# [Work instructions]
According to the profile of Joe Yackley, where will he go for 10 weeks of training after defending his dissertation?
* Begin Document text *
Resimlik. Tasweer. Fotografie. Photographie. Photography.

Resimlik. Tasweer. Fotografie. Photographie. Photography.

Whether past, present or future, Joe Yackley's entire life revolves around communication: Communicating with others in different languages. Communicating news to the public. Communicating pertinent political developments to the state department. Communicating the history of Ottoman Empire and Egyptian bankruptcies in the 1870s to his dissertation director (you can't make this stuff up). And communicating the culture of a place through images.

Yackley, as it turns out, is a fitting last name. He speaks Turkish fluently. And Arabic. And German and French. Did I mention English? An expert on the Middle East, he's spent at least half of his life among cultures that most of us fail to understand. But he comes from a long line of people who try to make sense of the world for the public – a mother journalist, a father journalist, a sister journalist (and, okay, a brother in finance). Half Turkish, his name – Joseph Nezih – is the product of a father with an endearing theory that guys with Turkish first names get picked on. Thus, his brother is John Erder, but his sister is contrarily Ayla Jean. And soon, after defending his dissertation before a panel of professors at the University of Chicago, he'll be off to Washington, D.C., for 10 weeks of training before being sent to a place far-off in the world, of which he's currently unaware. In summary: Yackley isn't your average Joe.
* End Document text *
* Begin Records supplied *
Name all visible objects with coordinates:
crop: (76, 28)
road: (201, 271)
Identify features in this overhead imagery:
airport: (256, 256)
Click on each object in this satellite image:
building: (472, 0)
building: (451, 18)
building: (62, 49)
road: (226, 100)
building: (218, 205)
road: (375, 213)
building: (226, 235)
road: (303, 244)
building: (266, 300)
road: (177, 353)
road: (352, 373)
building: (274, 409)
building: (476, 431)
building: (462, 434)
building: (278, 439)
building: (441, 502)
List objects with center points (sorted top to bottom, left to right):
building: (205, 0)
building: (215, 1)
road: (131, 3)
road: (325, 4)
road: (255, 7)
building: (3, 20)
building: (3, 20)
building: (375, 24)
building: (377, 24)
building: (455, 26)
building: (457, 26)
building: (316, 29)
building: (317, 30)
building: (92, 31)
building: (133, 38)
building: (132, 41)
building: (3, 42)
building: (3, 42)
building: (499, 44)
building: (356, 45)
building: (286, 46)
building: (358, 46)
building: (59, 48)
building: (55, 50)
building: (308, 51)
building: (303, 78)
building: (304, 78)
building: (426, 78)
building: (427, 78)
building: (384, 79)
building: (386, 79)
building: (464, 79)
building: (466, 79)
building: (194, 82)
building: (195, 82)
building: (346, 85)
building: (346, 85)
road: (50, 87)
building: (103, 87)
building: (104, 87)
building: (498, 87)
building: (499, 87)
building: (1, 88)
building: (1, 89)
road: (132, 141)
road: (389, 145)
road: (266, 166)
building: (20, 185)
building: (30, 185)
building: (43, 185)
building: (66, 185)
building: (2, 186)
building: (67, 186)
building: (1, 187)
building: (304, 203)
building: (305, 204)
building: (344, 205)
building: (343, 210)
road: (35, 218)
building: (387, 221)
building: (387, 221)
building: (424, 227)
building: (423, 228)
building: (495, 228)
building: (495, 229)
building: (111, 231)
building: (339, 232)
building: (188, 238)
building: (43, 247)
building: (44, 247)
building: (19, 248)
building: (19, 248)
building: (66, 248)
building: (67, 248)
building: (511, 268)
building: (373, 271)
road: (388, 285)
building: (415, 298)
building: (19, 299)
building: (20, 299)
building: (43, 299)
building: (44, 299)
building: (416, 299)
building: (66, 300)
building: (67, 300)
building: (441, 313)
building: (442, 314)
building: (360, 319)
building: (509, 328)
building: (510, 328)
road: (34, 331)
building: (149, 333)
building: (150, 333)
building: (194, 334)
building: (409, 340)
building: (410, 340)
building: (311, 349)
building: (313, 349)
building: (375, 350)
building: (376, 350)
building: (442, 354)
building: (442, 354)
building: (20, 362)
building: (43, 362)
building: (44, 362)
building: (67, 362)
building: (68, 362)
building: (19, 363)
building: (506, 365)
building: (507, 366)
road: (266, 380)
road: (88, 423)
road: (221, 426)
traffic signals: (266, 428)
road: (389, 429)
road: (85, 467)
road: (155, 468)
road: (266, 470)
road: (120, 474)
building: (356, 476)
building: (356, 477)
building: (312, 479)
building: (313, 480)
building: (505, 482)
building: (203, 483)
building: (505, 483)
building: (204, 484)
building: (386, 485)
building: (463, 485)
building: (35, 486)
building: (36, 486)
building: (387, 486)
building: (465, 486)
* End Records supplied *
# [Answer to this task]
Washington, D.C.